Luces de la Ciudad
Gif tomado de por acá
Todo es escuchar los acordes de “La Violetera ”, de José Padilla, y ver el rostro de
la bellísima debutante Virginia Cherrill en el papel de la muchacha ciega, para
que el recuerdo del feliz/amargo desenlace de Luces de la Ciudad
(City Lights, EU, 1931) haga que las de Caín amenacen con salir discretamente o
de plano a borbotones. Pero no lloro: es un problema en los lagrimales: no más.

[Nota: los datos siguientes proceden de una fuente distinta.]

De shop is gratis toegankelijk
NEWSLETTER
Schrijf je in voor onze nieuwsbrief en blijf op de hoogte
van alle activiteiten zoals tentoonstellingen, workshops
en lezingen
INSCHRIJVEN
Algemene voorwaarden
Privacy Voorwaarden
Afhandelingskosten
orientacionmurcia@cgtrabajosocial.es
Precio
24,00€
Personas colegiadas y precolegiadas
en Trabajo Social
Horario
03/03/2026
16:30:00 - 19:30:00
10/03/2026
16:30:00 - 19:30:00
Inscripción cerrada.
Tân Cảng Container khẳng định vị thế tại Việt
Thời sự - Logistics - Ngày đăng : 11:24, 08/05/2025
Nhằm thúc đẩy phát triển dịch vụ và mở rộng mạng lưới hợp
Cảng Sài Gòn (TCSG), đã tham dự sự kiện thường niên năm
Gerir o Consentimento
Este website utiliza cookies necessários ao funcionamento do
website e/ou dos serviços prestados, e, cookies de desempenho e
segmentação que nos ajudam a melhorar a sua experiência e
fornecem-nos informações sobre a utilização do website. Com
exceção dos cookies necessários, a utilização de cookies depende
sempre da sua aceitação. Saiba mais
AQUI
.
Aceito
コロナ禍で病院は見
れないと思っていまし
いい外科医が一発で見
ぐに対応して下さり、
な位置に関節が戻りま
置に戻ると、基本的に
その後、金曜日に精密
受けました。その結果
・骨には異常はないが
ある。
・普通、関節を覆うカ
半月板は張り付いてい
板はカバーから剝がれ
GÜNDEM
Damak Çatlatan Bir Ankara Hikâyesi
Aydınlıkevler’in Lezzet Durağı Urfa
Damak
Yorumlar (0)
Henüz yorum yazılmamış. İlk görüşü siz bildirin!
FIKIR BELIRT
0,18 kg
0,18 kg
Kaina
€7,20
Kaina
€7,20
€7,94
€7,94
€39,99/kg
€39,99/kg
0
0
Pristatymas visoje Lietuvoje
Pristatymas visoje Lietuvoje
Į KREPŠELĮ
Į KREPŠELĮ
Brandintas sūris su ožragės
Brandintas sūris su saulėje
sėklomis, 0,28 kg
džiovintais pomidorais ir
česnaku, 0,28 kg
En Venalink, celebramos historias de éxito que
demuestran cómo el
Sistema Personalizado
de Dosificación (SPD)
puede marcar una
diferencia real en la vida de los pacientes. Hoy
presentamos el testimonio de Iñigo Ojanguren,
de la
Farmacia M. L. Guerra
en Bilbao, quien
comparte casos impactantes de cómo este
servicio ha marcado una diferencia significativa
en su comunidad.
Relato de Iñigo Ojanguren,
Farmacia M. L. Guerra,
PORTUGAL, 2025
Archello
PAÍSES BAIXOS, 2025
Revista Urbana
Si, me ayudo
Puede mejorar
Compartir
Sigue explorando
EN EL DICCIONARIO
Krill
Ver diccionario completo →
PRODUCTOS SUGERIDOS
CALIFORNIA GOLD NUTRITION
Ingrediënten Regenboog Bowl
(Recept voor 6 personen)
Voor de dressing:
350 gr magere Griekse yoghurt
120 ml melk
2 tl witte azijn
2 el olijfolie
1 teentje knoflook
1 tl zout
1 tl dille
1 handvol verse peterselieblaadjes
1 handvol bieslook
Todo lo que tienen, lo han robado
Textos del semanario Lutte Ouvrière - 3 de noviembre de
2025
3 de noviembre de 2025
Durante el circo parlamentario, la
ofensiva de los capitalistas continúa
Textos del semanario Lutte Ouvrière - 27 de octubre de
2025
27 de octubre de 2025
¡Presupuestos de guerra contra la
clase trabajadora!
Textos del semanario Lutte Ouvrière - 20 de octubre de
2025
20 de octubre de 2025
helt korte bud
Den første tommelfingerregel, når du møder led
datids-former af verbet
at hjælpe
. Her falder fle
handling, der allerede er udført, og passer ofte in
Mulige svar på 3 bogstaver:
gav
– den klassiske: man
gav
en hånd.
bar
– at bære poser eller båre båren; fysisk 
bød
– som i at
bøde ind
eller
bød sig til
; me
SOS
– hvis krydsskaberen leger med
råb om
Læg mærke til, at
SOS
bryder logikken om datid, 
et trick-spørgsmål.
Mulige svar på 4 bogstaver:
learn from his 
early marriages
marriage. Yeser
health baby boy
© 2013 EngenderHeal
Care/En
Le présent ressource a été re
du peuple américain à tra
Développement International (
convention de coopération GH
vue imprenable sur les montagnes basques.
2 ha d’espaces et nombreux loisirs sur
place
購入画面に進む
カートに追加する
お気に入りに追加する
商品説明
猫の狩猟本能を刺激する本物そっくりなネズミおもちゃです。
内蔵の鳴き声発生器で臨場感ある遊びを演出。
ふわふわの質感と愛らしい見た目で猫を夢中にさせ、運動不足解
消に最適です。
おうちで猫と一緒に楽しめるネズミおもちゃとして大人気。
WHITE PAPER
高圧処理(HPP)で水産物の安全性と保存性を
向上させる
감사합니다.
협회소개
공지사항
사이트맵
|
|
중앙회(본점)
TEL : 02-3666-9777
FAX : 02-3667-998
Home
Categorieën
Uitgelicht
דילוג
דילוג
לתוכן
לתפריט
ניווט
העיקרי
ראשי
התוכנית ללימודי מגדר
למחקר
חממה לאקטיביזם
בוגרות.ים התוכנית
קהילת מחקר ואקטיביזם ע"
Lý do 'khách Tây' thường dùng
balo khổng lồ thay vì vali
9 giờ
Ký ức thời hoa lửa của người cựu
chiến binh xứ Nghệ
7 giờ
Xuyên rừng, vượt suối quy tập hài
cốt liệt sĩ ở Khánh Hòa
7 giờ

Chaplin llego a afirmar que el desenlace de su
cuarto largometraje fue el momento fílmico más perfecto de toda su carrera,
algo que es discutible, pues ¿dónde queda su rutina de pollo gigantesco de La
Quimera del Oro
(1925) o la genial metáfora del hombre común tragado por la tecnología en Tiempos Modernos (1936)? En todo caso,
lo que sí se puede decir es que Luces de
la Ciudad
es el más acabado ejemplo de Charlot como héroe romántico, desinteresado, casi
crístico.
Como propuso Gerald Mast en su ensayo sobre
Chaplin en el primer tomo del muy plagiado “World Film Directors” (John
Wakeman, 1987), Luces de la Ciudad confirma el
carácter redentorista de Charlot: el vagabundo es “bautizado” cuando salva de
morir ahogado a un millonario briago e infeliz (perfecto Harry Myers), levanta a
los (casi) muertos al convencer al ricachón de no quitarse la vida, cura a los
ciegos (pues consigue el dinero para la muchacha recupere la visión), es negado
cada vez que al milloneta se le quita lo borracho (o sea, se le niega tres
veces), es castigado siendo inocente (no crucificado, pero sí encarcelado) y,
finalmente, “resucita” para ver todo el bien que ha hecho sin esperar nada a
cambio… como todo buen redentor.
Pero además de la sublime ejecución de la romántica
trama –bien apoyada por la ingenuidad de Miss Cherrill, efímera esposa de Cary
Grant en la vida real-, Chaplin logró un par de secuencias slapstick memorables: la borrachera de órdago del millonario y Charlot en un cabaret de
lujo (una rutina que Chaplin perfeccionó en sus épocas en el music-hall
británico) y, por su supuesto, la hilarante pelea de box, en la que el
vagabundo logra meter en su propio ritmo saltarín a su rudo rival y al
desconcertado réferi.
Luces de la Ciudad
fue estrenada en enero de
1931, cuando el cine hablado era ya la regla. Chaplin, que empezó a rodar esta
cinta a fines de 1928 cuando El Cantante
de Jazz (Crosland, 1927) ya había hecho historia, permaneció mudo, aunque
no silente: usó a la perfección “La Violetera ” para identificar a su personaje
femenino, compuso el resto de la partitura de la cinta e intercaló de forma
pertinente varios efectos sonoros. Y, además, cabuléo: en la primera secuencia,
cuando un grupo de políticos y socialités develan cierta estatua, Chaplin hizo
que todos ellos abrieran la boca para no decir nada: una serie de ridículos
zumbidos sin contenido alguno. Haga usted de cuenta campaña electoral.
Comentarios
Es impresionante como esta película logra hacer llorar de la risa (esa pelea de box!) y luego logra hacer llorar de sentimiento (ese final!)
"You?"
"You can see now?"
buaaaaaa :****(
Debería rescatar ese sitio, pero todo. Era una joya, de ahí empecé a hacerme cinéfilo en serio. Nada mas de leer todas esas reseñas de las "vacas sagradas" y así...
Y mi escena favorita de comedia física de toda la película, ahora, es la del frustrado intento de suicidio del borrachales, específicamente todo el pedazo cuando le pone la cuerda al vago y avienta la piedra al agua.
Algo en que me quedé pensando esta vez es que el vago, legalmente, sí merece la encerrada en el bote, porque se aprovecha de la borrachera para quedarse con un dinero que claramente no sería de él en otras circunstancias. Y como él lo sabe, se apresura a hacer su buena obra, antes de que ocurran dos cosas: lo cachen y se lo quiten.